Y como de ellos depende, es importante subrayar que se genera un proceso de activación de la voluntad individual para satisfacer una necesidad colectiva. No van a laburar porque los obliga el patrón, sino que lo hacen por el colectivo.

Si algo se debe remarcar es que esta experiencia no quedó acabada en la fábrica, sino que se amplió a otros espacios que estaban en situaciones similares. Los trabajadores nos cuentan que “fuimos un trampolín para otras empresas recuperadas. Somos la segunda cooperativa expropiada en forma legal en el país. Nos tocó ir a transmitir nuestra experiencia a otras fábricas.
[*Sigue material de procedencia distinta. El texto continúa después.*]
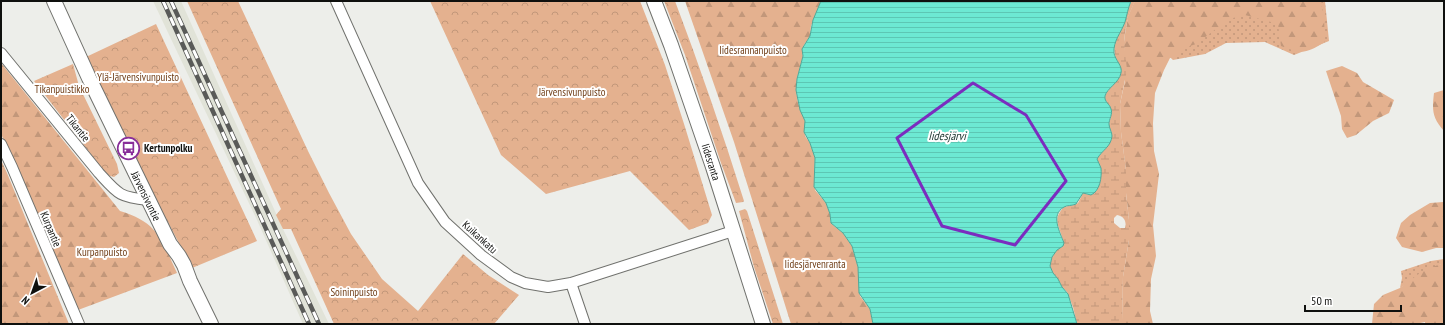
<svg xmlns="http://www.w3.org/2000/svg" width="1445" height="325" viewBox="0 0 1445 325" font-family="'PT Sans Narrow',sans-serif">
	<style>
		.built { fill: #e1e3d8 }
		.grass { fill: url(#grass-dots) }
		.forest { fill: url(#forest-firs) }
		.wetland { fill: url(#wetland-marsh); fill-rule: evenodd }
		.park { fill: url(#park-crowns) }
		.water { fill: url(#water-rules); stroke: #51a898 }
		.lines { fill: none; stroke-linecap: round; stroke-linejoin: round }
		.street-casing { stroke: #70716d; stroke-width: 12 }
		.secondary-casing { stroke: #70716d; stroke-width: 16 }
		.street { stroke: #fff; stroke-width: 10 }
		.secondary { stroke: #fff; stroke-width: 14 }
		.rail-casing { stroke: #595a58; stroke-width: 4.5 }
		.rail { stroke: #fff; stroke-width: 3; stroke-dasharray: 9; stroke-linecap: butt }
		.marked { fill: none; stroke: #7b2cbf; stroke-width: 3; stroke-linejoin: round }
		.labels { text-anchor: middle; stroke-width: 4; stroke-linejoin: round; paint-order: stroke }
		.park-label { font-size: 11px; fill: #6f3d16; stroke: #fff }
		.street-label { font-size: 11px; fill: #0f100e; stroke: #fff }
		.poi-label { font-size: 11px; font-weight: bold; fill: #0f100e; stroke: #fff; text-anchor: start }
		.water-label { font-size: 12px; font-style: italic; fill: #1c322d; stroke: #fff }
	</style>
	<defs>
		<pattern id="grass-dots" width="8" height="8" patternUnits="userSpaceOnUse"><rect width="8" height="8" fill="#e4b18f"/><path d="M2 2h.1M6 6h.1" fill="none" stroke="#c2977a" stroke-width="1.8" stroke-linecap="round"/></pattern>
		<pattern id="forest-firs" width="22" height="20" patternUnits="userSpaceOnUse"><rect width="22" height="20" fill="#e4b18f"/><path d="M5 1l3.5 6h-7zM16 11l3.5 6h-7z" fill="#c2977a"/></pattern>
		<pattern id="wetland-marsh" width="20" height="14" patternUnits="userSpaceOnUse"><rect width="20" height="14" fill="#e4b18f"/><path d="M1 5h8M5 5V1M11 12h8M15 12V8" fill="none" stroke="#c2977a"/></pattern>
		<pattern id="park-crowns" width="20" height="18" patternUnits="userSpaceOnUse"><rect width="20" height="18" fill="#e4b18f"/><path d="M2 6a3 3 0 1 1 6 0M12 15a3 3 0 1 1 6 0" fill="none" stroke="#c2977a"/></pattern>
		<pattern id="water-rules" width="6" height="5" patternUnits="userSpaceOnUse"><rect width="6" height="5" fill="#6de9d3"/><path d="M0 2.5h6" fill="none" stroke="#5dc7b4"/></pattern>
	</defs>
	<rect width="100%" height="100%" fill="#edeeea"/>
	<path class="built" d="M153 1H181L283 229 329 324H303L257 220Z"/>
	<path class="grass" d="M1135 1H1325L1329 41 1294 55 1265 42 1226 43 1205 54 1173 60 1128 17Z
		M1444 259V264H1441L1400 288 1402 278 1401 271 1431 261Z"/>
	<path class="forest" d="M685 1H821L811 26 810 36 804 45 802 52 803 56 797 79 796 90 798 103 805 121V136L810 143 815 158 814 175 815 190 826 203 830 214V221L833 225 843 233 852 246 858 267 860 296 870 309 873 324H791L734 142Z
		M1135 1H1321L1324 18 1325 42C1305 54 1302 54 1281 46L1278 24 1245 15 1229 19 1196 44 1190 46 1170 58 1164 70 1155 93 1153 123 1154 151 1159 174 1153 225 1156 256 1151 279 1150 311 1153 324H1122V320L1123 277 1129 240V220L1126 193V170L1121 132 1120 104 1125 81 1124 42 1125 34 1128 17Z
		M1 63 120 211C159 223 161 239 177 273L78 310 16 166 1 134Z
		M1342 66 1357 73 1363 82 1394 100 1389 113 1373 121 1356 135 1347 138 1342 129 1341 116 1326 71Z
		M1444 90V131C1432 118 1432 110 1434 93Z
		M1 160 7 173 69 324H1Z
		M1443 202H1444V248H1436L1422 252 1402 247 1396 238 1401 223 1410 215 1430 203Z
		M1441 264H1444V324H1425V322L1416 324H1372L1374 304 1383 295 1400 288 1424 270Z"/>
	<path class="wetland" d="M1131 1H1135L1128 17 1125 33 1124 42 1127 70 1120 104 1121 132 1126 170V193L1129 220V240L1123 277 1122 324H1077L1073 307 1067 292 1062 287 1058 279 1053 273 1050 266 1052 257 1057 250 1063 246C1064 230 1049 222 1064 207L1074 205 1078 203 1083 193 1089 195 1094 194 1098 188 1101 169 1097 159C1102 150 1112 146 1112 135 1112 132 1110 129 1109 126 1109 121 1112 116 1111 111 1110 105 1104 102 1105 97 1106 91 1116 82 1120 76L1115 56 1114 46ZM1117 215C1124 216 1127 222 1125 228H1120L1114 223V218Z"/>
	<path class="park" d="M187 1H238L308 151 329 193 351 234 382 279 418 311 463 254 488 275 519 295 494 324H334L291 229H283L276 215 281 209Z
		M430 1H640L665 65 685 127 712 215 708 223 689 230 630 171 546 194 501 155Z
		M664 1H675C700 67 723 134 744 201L743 202 736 203 721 163 685 55Z
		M156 24 257 241 192 268 138 165 86 57Z
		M73 64 79 86 117 164 119 173 114 177 107 175 34 81Z
		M745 209 747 211 783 324H773L754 267 739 211Z"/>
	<path class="water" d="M821 1H1131C1128 8 1127 15 1125 22 1121 33 1113 41 1114 53 1115 60 1123 66 1121 73 1119 83 1107 88 1105 96 1104 102 1110 104 1111 109 1113 114 1109 119 1109 124 1109 128 1112 132 1112 136 1111 147 1102 150 1097 159 1098 162 1100 165 1101 168 1102 177 1100 191 1091 195L1083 193 1076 204C1072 206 1067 205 1064 207 1050 215 1060 232 1064 243L1063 246 1057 250 1052 257 1050 266 1053 273 1058 279 1062 287 1068 294 1077 324H873L870 309 859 293 858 267 852 246 843 233 831 223 830 214 826 203 814 187 815 158 810 143 804 132 805 121 800 110 796 90 797 79 803 56 802 49 810 36 813 20Z"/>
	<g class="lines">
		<defs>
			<path id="street" d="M336 1 418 183 445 222 481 255 511 277 525 283 548 287 571 283 733 231
				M1 53 99 173C118 194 119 197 148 200
				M1 144 12 167 79 324
				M571 283 585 324"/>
			<path id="secondary" d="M54 1 89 78 170 244 179 256 184 265 190 281 211 324
				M654 1 671 45 713 167 763 324"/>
		</defs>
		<use href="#street" class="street-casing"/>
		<use href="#secondary" class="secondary-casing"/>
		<use href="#street" class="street"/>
		<use href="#secondary" class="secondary"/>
		<defs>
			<path id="rail" d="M163 1 309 324
				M171 1 319 324"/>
		</defs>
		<use href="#rail" class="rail-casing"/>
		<use href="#rail" class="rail"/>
	</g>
	<path class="marked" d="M973 83 1026 115 1066 181 1015 245 942 226 897 138Z"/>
	<defs>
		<symbol id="bus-ring" viewBox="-11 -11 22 22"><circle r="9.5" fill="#fff" stroke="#882e9a" stroke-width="1.5"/><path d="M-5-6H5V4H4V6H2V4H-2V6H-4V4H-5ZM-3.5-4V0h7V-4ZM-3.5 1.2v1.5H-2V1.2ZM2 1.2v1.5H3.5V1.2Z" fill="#882e9a"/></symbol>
	</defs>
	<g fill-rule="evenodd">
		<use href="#bus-ring" x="116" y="136" width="25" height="25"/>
	</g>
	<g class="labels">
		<g class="park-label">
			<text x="753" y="54">Iidesrannanpuisto</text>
			<text x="138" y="81">Ylä-Järvensivunpuisto</text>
			<text x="62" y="93">Tikanpuistikko</text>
			<text x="572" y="96">Järvensivunpuisto</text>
			<text x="102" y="256">Kurpanpuisto</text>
			<text x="815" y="268">Iidesjärvenranta</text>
			<text x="354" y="296">Soininpuisto</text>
		</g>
		<g class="street-label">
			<text transform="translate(78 128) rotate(51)" y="4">Tikantie</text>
			<text transform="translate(711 162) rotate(72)" y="4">Iidesranta</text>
			<text transform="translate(146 196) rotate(64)" y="4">Järvensivuntie</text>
			<text transform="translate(51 229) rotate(67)" y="4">Kurpantie</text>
			<text transform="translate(480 237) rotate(42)" y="4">Kuikankatu</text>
		</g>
		<g class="poi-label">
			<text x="144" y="152">Kertunpolku</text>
		</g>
		<g class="water-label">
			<text x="947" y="140">Iidesjärvi</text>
		</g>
	</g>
	<rect width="1445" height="325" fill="none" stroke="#0f100e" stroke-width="4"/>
	<g transform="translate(32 293) rotate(221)" stroke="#ffffff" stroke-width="3" paint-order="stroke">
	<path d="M0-3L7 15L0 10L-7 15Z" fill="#0f100e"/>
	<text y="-6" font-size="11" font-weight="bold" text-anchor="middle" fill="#0f100e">N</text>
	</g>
	<path d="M1305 305v6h96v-6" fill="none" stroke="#0f100e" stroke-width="2"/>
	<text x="1311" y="305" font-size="12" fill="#0f100e" stroke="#ffffff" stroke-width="3" paint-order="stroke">50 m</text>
</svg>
Nosotros recibimos mucha ayuda, entonces una vez que estuvimos bien, hicimos lo mismo con otros compañeros”.
Además, como las ayudas recibidas de la comunidad jugaron un rol fundamental durante el proceso, Pedro nos cuenta que la cooperativa tiene un compromiso con la sociedad, “por eso hicimos un complejo para que el barrio lo pueda utilizar. Ahora hay una escuela para chicas y chicos con discapacidad, y le damos material didáctico. Cumplimos un postulado básico de las cooperativas que es compromiso con la sociedad”.
Así, en la papelera, se va prefigurando una alternativa colectiva surgida con el fin de obtener mejores condiciones de vida para las personas, demostrando que existen alternativas, que el patrón no es imprescindible y que los trabajadores lograron plasmar sus necesidades sin que la teoría jugara un papel preponderante para romper con la lógica de la ganancia y del individualismo.

Romper con esto último es vital para este tipo de procesos ya que las “alianzas” con otras fábricas, con organizaciones sociales, con vecinas y vecinos, hacen posible el proceso de ocupación, y ponen de manifiesto que, a diferencia de la lógica individualista y competitiva del capitalismo, solidaria y cooperativamente se pueden trazar alternativas a la lógica dominante.


[1] Principal avenida que conecta La Plata con la localidad de City Bell.